Melatonin blunts the mitochondrial/NLRP3 connection and protects against radiation-induced oral mucositis.

Mucositis is a common and distressing side effect of chemotherapy or radiotherapy that has potentially severe consequences, and no treatment is available. The purpose of this study was to analyze the molecular pathways involved in the development of oral mucositis and to evaluate whether melatonin can prevent this pathology. The tongue of male Wistar rats was subjected to irradiation (X-ray YXLON Y.Tu 320-D03 irradiator; the animals received a dose of 7.5 Gy/day for 5 days). Rats were treated with 45 mg/day melatonin or vehicle for 21 days postirradiation, either by local application into their mouths (melatonin gel) or by subcutaneous injection. A connection between reactive oxygen species, generating mitochondria and the NLRP3 (NLR-related protein 3 nucleotide-binding domain leucine-rich repeat containing receptor-related protein 3) inflammasome, has been reported in mucositis. Here, we show that mitochondrial oxidative stress, bioenergetic impairment and subsequent NLRP3 inflammasome activation are involved in the development of oral mucositis after irradiation and that melatonin synthesized in the rat tongue is depleted after irradiation. The application of melatonin gel restores physiological melatonin levels in the tongue and prevents mucosal disruption and ulcer formation. Melatonin gel protects the mitochondria from radiation damage and blunts the NF-κB/NLRP3 inflammasome signaling activation in the tongue. Our results suggest new molecular pathways involved in radiotherapy-induced mucositis that are inhibited by topical melatonin application, suggesting a potential preventive therapy for mucositis in patients with cancer.

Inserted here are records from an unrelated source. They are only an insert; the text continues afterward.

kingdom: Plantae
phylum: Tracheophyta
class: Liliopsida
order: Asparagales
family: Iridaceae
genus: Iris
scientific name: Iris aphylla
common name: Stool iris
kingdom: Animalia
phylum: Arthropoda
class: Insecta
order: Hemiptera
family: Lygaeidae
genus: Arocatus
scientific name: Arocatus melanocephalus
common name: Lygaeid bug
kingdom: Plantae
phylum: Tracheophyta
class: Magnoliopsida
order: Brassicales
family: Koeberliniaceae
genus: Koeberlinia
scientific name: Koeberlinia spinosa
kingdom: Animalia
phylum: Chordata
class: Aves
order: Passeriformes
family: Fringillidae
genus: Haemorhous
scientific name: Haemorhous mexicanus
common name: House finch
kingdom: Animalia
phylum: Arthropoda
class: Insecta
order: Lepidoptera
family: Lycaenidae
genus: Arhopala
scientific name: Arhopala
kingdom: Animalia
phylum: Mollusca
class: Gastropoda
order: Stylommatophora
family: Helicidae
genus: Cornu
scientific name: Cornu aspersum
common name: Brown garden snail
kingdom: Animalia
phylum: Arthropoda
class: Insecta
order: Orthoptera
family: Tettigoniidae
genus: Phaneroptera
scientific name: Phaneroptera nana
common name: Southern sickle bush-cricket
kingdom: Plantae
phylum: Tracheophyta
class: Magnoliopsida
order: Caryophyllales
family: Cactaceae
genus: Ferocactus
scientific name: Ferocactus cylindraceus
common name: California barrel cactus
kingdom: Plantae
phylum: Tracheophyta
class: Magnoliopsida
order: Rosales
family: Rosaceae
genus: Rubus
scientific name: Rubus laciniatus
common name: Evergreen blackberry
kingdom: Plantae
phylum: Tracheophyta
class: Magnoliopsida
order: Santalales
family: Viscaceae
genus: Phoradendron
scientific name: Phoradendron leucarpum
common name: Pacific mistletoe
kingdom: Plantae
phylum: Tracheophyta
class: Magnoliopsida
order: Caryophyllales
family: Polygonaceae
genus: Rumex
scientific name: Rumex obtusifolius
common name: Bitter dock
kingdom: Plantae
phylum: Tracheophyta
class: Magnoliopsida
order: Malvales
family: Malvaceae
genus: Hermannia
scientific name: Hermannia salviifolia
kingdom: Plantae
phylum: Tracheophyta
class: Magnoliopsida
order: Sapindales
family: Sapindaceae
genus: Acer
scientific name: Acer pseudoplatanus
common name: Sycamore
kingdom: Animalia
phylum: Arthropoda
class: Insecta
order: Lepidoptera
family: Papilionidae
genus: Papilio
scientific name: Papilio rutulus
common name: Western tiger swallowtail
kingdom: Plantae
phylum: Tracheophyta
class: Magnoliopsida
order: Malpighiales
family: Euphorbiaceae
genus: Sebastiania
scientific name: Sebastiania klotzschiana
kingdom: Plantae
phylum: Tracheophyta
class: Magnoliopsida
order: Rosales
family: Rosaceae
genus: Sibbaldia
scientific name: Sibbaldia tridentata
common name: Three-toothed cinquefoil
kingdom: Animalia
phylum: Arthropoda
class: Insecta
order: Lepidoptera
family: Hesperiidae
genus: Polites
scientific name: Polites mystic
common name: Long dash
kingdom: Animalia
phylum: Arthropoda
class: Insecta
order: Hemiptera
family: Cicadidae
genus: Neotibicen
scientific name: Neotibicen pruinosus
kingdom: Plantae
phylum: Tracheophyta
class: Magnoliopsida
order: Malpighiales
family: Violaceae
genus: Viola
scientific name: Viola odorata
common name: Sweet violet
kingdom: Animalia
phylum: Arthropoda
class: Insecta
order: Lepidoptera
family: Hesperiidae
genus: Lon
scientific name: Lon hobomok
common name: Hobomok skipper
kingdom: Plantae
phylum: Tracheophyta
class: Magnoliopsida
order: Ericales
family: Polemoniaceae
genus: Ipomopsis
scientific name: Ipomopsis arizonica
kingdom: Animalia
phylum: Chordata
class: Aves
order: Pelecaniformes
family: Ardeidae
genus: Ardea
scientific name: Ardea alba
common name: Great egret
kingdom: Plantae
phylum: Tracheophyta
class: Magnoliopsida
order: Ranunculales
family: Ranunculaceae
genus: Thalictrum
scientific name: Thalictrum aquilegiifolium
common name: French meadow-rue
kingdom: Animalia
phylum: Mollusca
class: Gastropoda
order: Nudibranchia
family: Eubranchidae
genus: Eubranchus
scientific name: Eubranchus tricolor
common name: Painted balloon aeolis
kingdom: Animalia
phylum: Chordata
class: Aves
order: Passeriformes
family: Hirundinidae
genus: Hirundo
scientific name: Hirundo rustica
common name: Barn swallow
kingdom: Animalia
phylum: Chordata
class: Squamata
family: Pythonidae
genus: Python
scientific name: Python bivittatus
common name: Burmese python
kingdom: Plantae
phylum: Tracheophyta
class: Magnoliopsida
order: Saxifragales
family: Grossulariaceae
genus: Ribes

Synergism between melatonin and atorvastatin against endothelial cell damage induced by lipopolysaccharide.

The beneficial effects of atorvastatin are based on both cholesterol-dependent and independent mechanisms. The latter probably include the ability of the estatin to enhance the expression of endothelial nitric oxide synthase (eNOS) and to cause a vasodilatation. In turn, the antioxidant and anti-inflammatory actions of melatonin are related to its vascular protection. In the present study, we investigated the efficacy of the combination of melatonin plus atorvastatin against endothelial cell damage induced by inflammation and oxidative stress injury. Human umbilical vein endothelial cells (HUVEC) were cultured with bacterial lipopolysaccharide (LPS) in the presence or absence of melatonin and/or atorvastatin. LPS inhibited eNOS mRNA and protein expression, which was reversed by atorvastatin and, to a lesser extent, by melatonin. Together, melatonin + atorvastatin induced higher eNOS protein expression than either compound alone. Melatonin, but not atorvastatin, reduced free radical generation, lipid peroxidation, and interleukin-6 levels induced by LPS. In the presence of atorvastatin, the effects of melatonin were maintained or even improved. These data suggest that melatonin improves the beneficial effects of atorvastatin and reduces its side effects in endothelial cells during inflammation and under conditions of oxidative stress.

Long-term melatonin administration protects brain mitochondria from aging.

We tested whether chronic melatonin administration in the drinking water would reduce the brain mitochondrial impairment that accompanies aging. Brain mitochondria from male and female senescent prone (SAMP8) mice at 5 and 10 months of age were studied. Mitochondrial oxidative stress was determined by measuring the levels of lipid peroxidation and nitrite, glutathione/glutathione disulfide ratio, and glutathione peroxidase and glutathione reductase activities. Electron transport chain activity and oxidative phosphorylation capability of mitochondria were also determined by measuring the activity of the respiratory chain complexes and the ATP content. The results support a significant age-dependent mitochondrial dysfunction with a diminished efficiency of the electron transport chain and reduced ATP production, accompanied by an increased oxidative/nitrosative stress. Melatonin administration between 1 and 10 months of age completely prevented the mitochondrial impairment, maintaining or even increasing ATP production. There were no major age-dependent differences between males in females, although female mice seemed to be somewhat more sensitive to melatonin treatment than males. Thus, melatonin administration as a single therapy maintained fully functioning brain mitochondria during aging, a finding with important consequences in the pathophysiology of brain aging.